I have a model whose last layers are like seen below
' ' ' out = self.relu(self.bn1(out)) out = F.avg_pool2d(out, 8) out = out.view(-1, self.nChannels) out = self.fc(out) return out
The last layer’s output is of
torch size [18, 2048]
I have trained the model and have a .pth file, I would like to do finetuning/transfer learning for a downstream task by adding a Linear layer and then train.
What is the right way to do this?
Do I initialize the whole network first and thereafter load the model_state_dict or just load the model from path?

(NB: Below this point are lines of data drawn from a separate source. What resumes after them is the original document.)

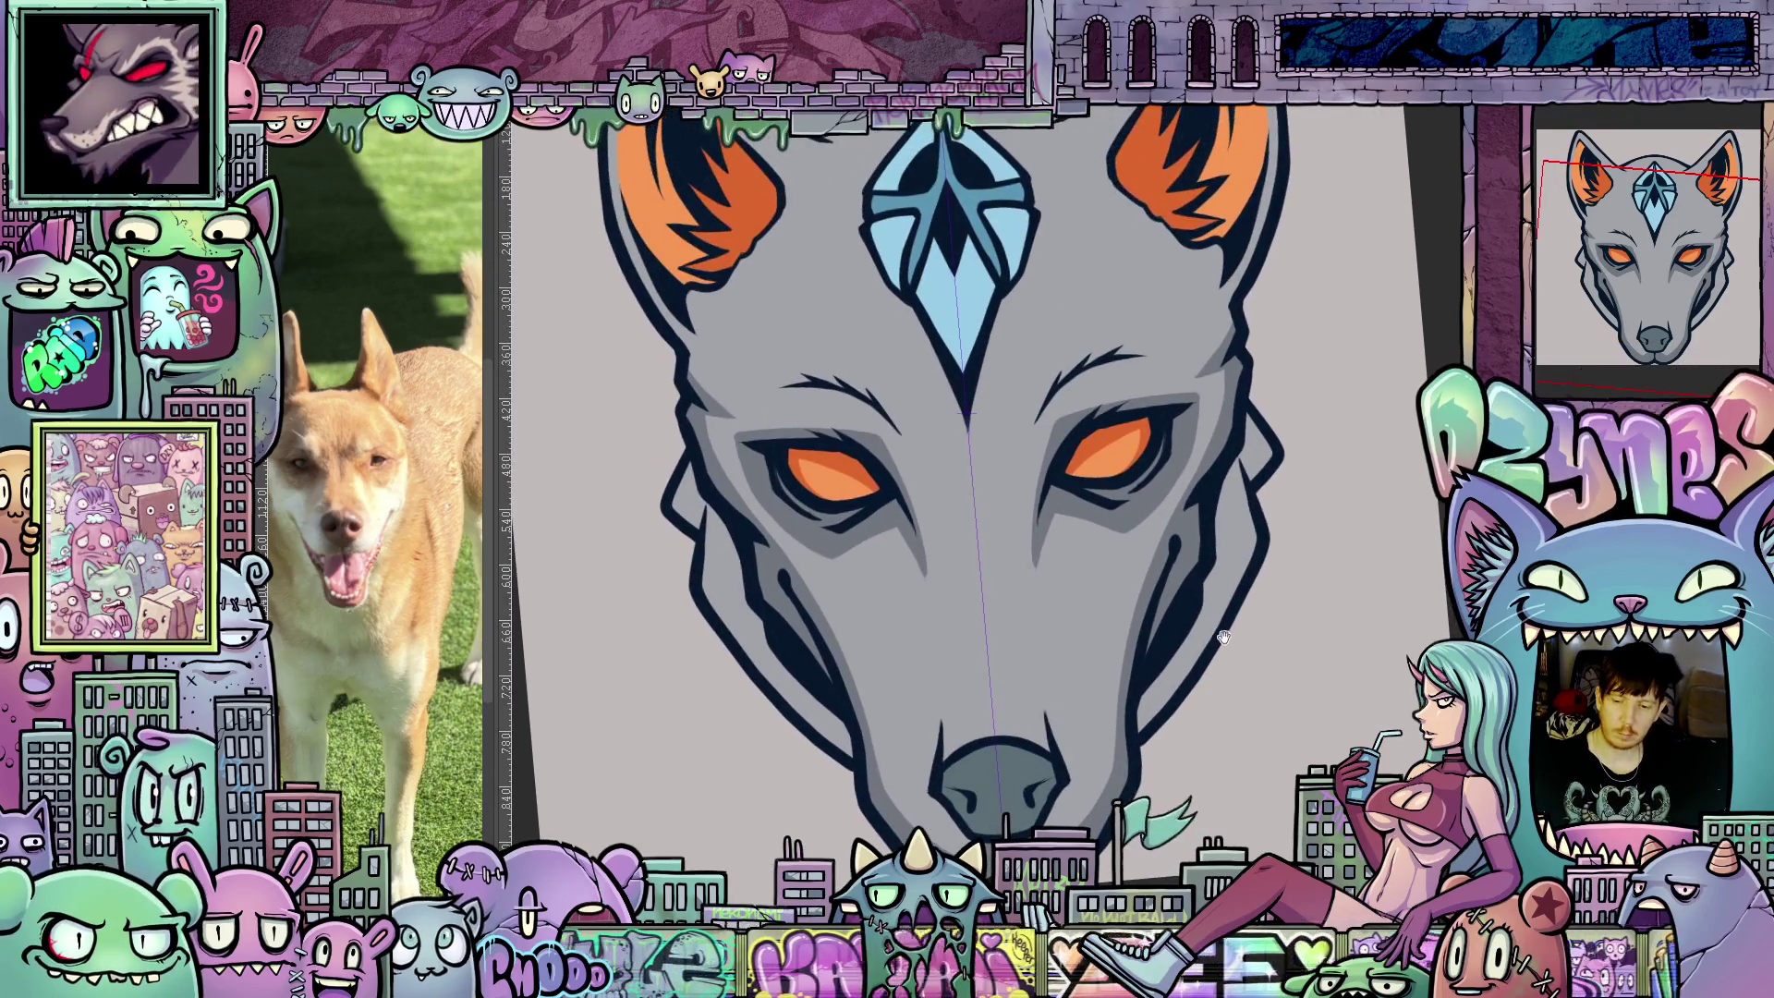
{"action": "scroll", "coordinate": [1034, 375], "scroll_direction": "down", "scroll_amount": 4}
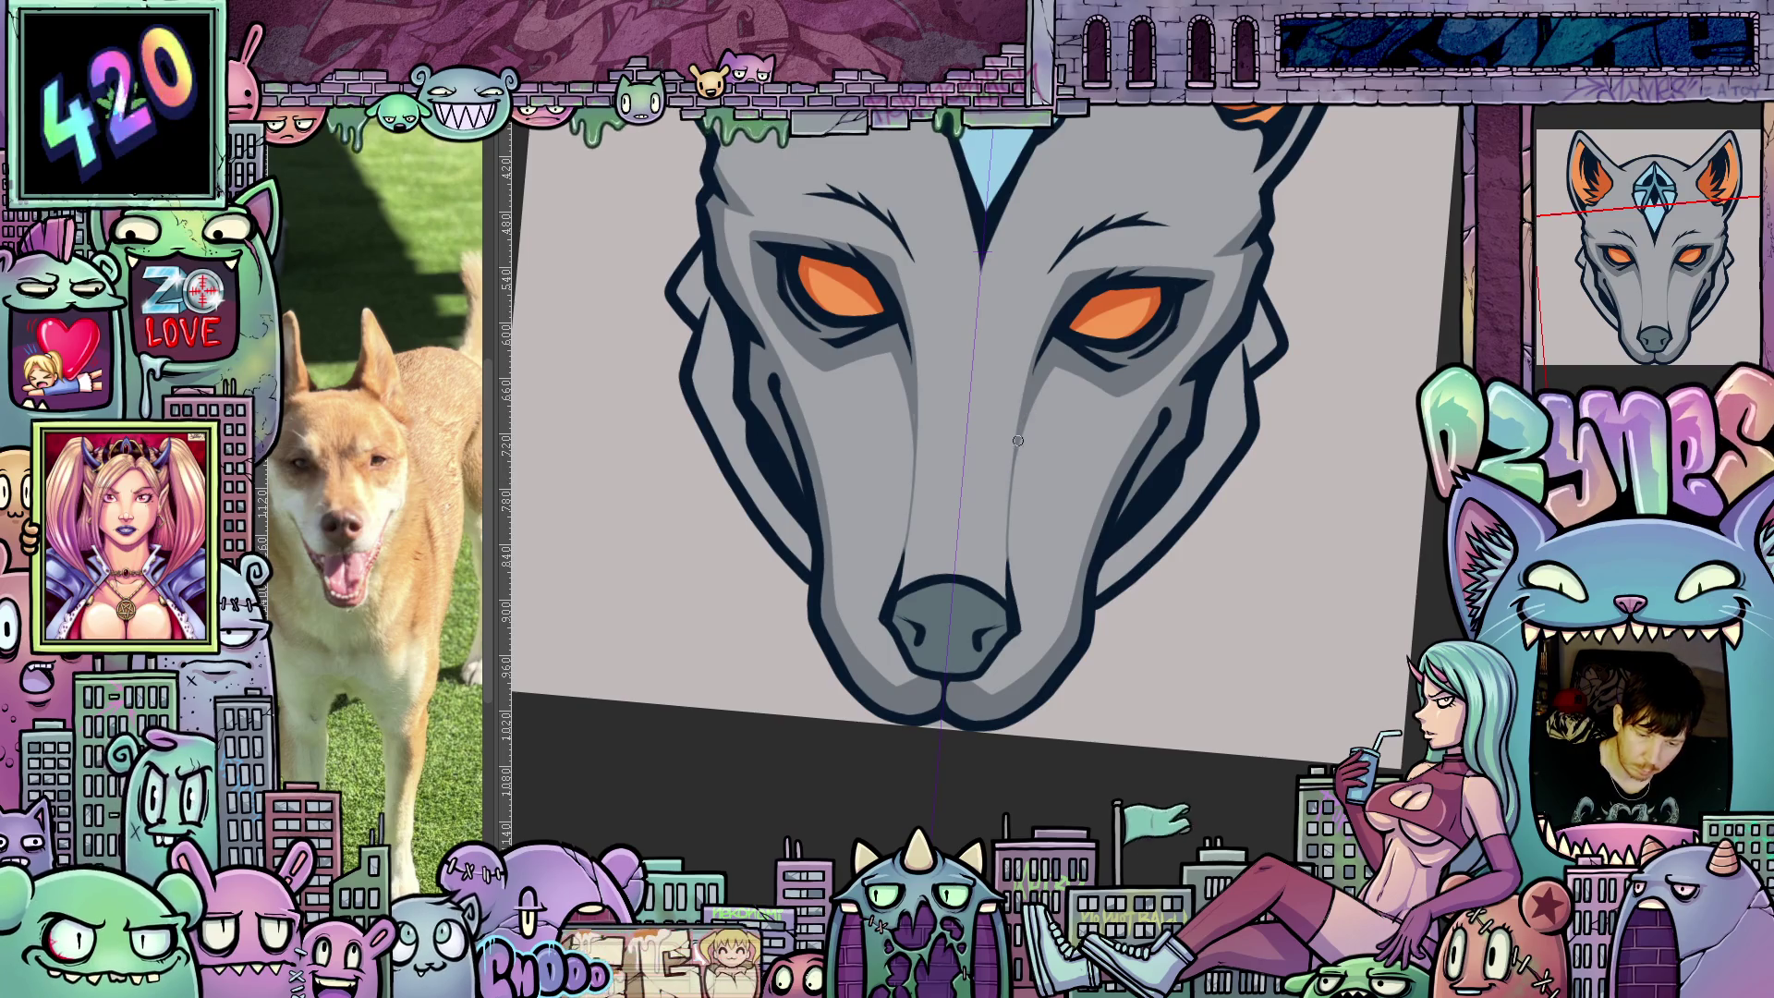
{"action": "mouse_move", "coordinate": [1240, 516]}
{"action": "left_mouse_down"}
{"action": "mouse_move", "coordinate": [1291, 784]}
{"action": "mouse_move", "coordinate": [1313, 764]}
{"action": "mouse_move", "coordinate": [1254, 857]}
{"action": "mouse_move", "coordinate": [1135, 680]}
{"action": "left_mouse_up"}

Essentially, I would like to have something like this for the transfer learning/downstream training:
import torch.nn as nn model = Net(args1, args2, args3) model = model.load_state_dict(torch.load(PATH)) model.eval() class final_network(nn.Module): def __init__(self, use_face=False, num_glimpses=1): super(final_network, self).__init__() self.pre_network = model self.final_task = nn.Sequential( nn.Linear(2048, 468), ) def forward(self, x): feature = self.pre_network(x) feature = feature.view(feature.size(0), -1) out = self.final_task(feature) return out
Do I use the entire model (checkpoint) as seen here Saving and loading models for inference in PyTorch — PyTorch Tutorials 1.12.1+cu102 documentation ? I am a little confused as all the info found online are for popular network architecture.